Ransomware attacks in 2021 are on the rise due to the big rewards for criminals.
Colonial Pipeline Co. reportedly paid between $4 and $5 million to hackers in order to get its pipeline back up and running. And there is a growing number of cases of outsized payments.
Here are 5 things everyone should know about ransomware – the worst of the worst malware – in 2021:
Ransomware attacks are on the rise. There has been a 57% increase in organizations affected by ransomware within the last six months and a 9% monthly increase since the beginning of the year, according to Check Point Research. And the U.S. sees the most ransomware attacks of any single country, with 12% of all attack attempts globally, according to Check Point.

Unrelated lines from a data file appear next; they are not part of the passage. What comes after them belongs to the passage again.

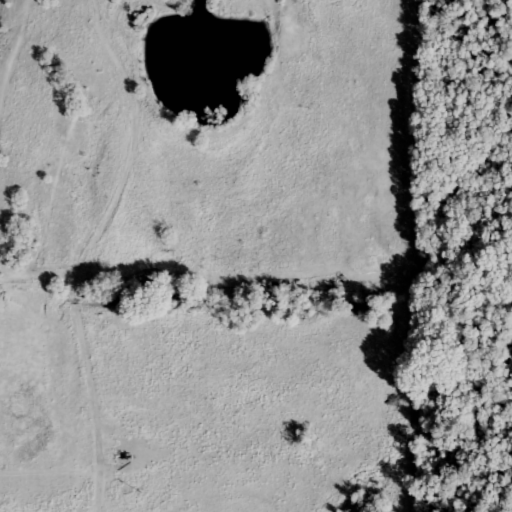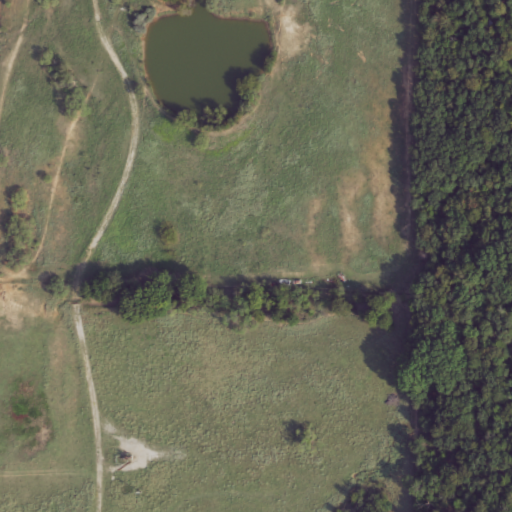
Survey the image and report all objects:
road: (97, 249)
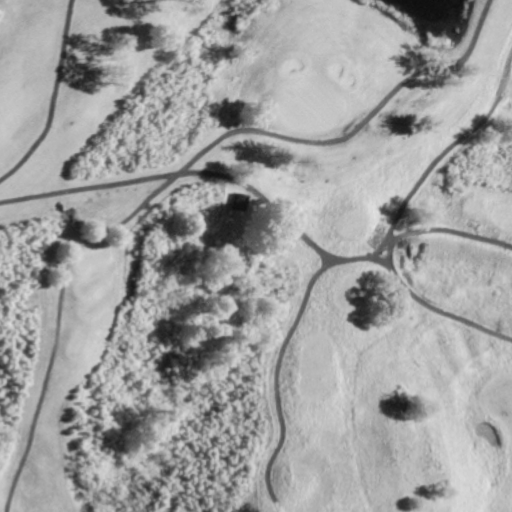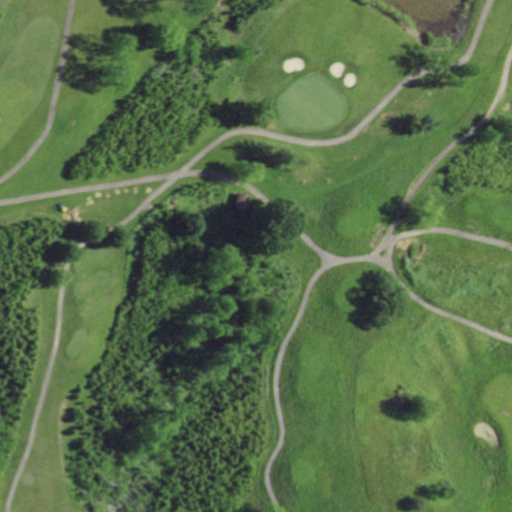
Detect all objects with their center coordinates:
road: (52, 96)
park: (309, 101)
road: (508, 152)
road: (182, 173)
road: (170, 175)
building: (236, 200)
park: (256, 256)
road: (381, 263)
road: (275, 377)
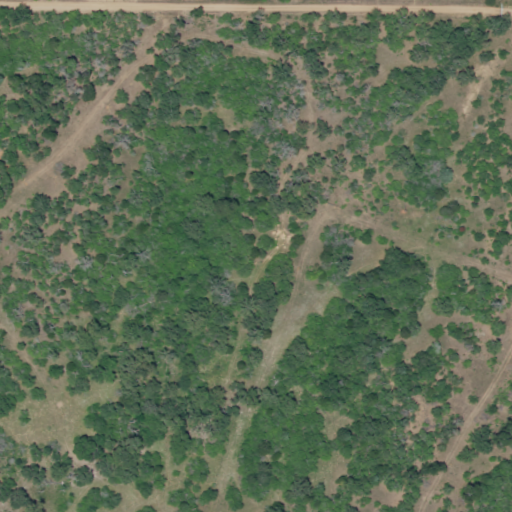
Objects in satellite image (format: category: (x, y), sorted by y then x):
road: (255, 5)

The size of the payments is ballooning. The average cost of ransomware nearly tripled to $312,493 in 2020, according to Palo Alto Networks. Both the “highest amount paid” and “highest amount demanded” doubled to $10 million and $30 million, respectively, the cybersecurity firm said in its 2021 Unit 42 Ransomware Threat Report.
Double extortion is now common. That’s the criminal practice of first encrypting data so victims can’t access computer systems and, second, threatening to leak the data to coerce victims into paying a ransom. Sometimes the data leak is a separate ransom, so the victim is being extorted for two payments. And triple extortion is on the menu now: encrypting and leaking data plus using Distributed Denial of Service (DDoS) attacks to shut down victim websites, according to Palo Alto Networks.
There are ways to limit your exposure. The best way to avoid ransomware is to have a carefully crafted data backup strategy, according to Tim Erlin, vice president of product management and strategy at cybersecurity firm Tripwire.
“A good thought exercise to see how prepared you are is to imagine what would happen if you physically lost your device,” Erlin told Fox News. “How would you start over? How would you get your data back?” In other words, keep your data backup physically separate (i.e., disconnected and offline) so criminals have no way of getting at your backup too.
Remember, ransomware must find a way into your system first: use secure, multi-factor authentication whenever possible. Use strong passwords that are not repeated across different accounts, keep the software on your devices up-to-date, and avoid clicking on links in emails, Erlin said.